Странно! Только что я взял из больничной библиотеки «Записки охотника» и прочитал страниц пять, как книга показалась мне втрое скучнее, чем прежде. Больше всего на свете мне захотелось, чтобы не было этого решения. Но я дал себе слово, даже прошептал его под одеялом, а слово нужно держать.

Я прочёл «Записки охотника» и решил, что Кораблёв врёт. У меня сильная воля.

Разумеется, нужно было бы проверить себя ещё раз. Скажем, каждое утро после зарядки обтираться холодной водой из-под крана. Или выйти в год по арифметике на «отлично». Но всё это я отложил до возвращения в школу, а пока оставалось только думать и думать.

«Ты воображаешь лучше, чем соображаешь». Почему он так сказал? Может быть, потому, что я хвастал своей лепкой? Это было обидно. Катька — вот кто воображает! Или Кораблёв иначе понимает это слово. Я решил, что спрошу у него, если он придёт ещё раз. Но он не пришёл, и только через год или два я узнал, что воображать — это значит не только «задаваться».

«Кто ты такой и зачем существуешь на белом свете?» Я думал над этим, читая газеты. В больнице я стал читать газеты. Интересно. Если бы не было так много иностранных слов! Я нашёл среди них и «вульгаризацию» и «крокодиловы слёзы».

Наконец Иван Иваныч осмотрел меня в последний раз и велел выписать из больницы. Это был замечательный день. Мы простились, но он оставил мне свой адрес и велел зайти.

— Только смотри не позже двадцатого, — весело сказал он. — А то, брат, того и гляди, дома не застанешь…
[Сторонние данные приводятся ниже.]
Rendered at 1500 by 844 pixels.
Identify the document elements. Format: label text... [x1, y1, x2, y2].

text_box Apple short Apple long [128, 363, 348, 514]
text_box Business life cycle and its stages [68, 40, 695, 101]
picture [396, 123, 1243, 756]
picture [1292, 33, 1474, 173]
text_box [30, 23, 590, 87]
С узлом в руках я вышел из больницы и, пройдя квартал, присел на тумбу — такая ещё была слабость. Но как хорошо! Какая большая Москва! Я забыл её. И как шумно на улицах! У меня закружилась голова, но я знал, что не упаду. Я здоров и буду жить. Я поправился. Прощай, больница! Здравствуй, школа!

По правде говоря, я был немного огорчён, что в школе меня встретили так равнодушно. Только Ромашка спросил:

— Выздоровел?

С таким выражением, как будто он немного жалел, что я не умер.
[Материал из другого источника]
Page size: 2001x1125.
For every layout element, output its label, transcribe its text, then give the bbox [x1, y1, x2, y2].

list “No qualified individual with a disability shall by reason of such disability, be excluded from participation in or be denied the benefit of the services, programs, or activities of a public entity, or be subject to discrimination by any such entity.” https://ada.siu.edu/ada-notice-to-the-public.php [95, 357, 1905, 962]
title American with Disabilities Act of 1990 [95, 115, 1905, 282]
Валька обрадовался, но ему было не до меня. У него пропал ёж, и он подозревал, что повар, по распоряжению Николая Антоныча, бросил ежа в помойную яму.
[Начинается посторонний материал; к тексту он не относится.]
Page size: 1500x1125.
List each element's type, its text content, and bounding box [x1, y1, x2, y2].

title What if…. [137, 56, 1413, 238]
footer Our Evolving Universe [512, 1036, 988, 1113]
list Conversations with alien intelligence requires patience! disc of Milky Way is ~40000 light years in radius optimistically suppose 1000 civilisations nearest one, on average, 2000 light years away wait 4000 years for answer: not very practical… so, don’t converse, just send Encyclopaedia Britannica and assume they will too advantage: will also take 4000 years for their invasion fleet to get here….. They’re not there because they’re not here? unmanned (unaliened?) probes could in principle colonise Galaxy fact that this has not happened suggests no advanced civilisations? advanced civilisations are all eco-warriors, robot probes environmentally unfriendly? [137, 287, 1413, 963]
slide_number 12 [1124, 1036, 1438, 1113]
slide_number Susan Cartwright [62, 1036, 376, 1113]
— Уж лучше бы я его продал, — грустно сказал Валька. — Мне двадцать пять копеек давали. Дурак — не взял.

Пока я лежал в больнице, появились новые деньги — серебряные и золотые.

В детдоме всё было по-старому, только Серафима Петровна перешла в старшие классы, и на её место поступил мужчина-воспитатель Суткин. Валька сказал, что он — подлиза. Подлизывается к Николаю Антонычу, к немке, к Ружичеку и к ребятам.

Зато в школе за эти полгода произошли большие перемены. Во-первых, она стала вдвое меньше: часть старших классов перевели в другие школы.

Во-вторых, её покрасили и побелили — просто не узнать стало прежних грязных комнат с тусклыми окнами и чёрными потолками.

В-третьих, все только и говорили о комсомольской ячейке. Секретарём была теперь тётя Варя, та самая девочка из хозяйственной комиссии, которая в двадцатом году с шумовкой в руке деловито разгуливала по коридору. Должно быть, она оказалась хорошим секретарём, потому что, когда я вернулся, маленькая комнатка комсомольской ячейки была самым интересным местом в нашей школе.

Я ещё не был комсомольцем, но на третий день после возвращения из больницы уже получил от тёти Вари задание — нарисовать парящий в облаках самолёт и над ним надпись: «Молодёжь, вступай в ОДВФ!»

Пальцы у меня ещё были как чужие, но я с жаром принялся за работу.

Словом, в школе стало в тысячу раз интереснее, чем прежде, и я, вступив сразу во все кружки и увлёкшись коллективным чтением газет, совсем забыл о докторе Иване Иваныче и о том, что он просил меня зайти не позже 20 мая.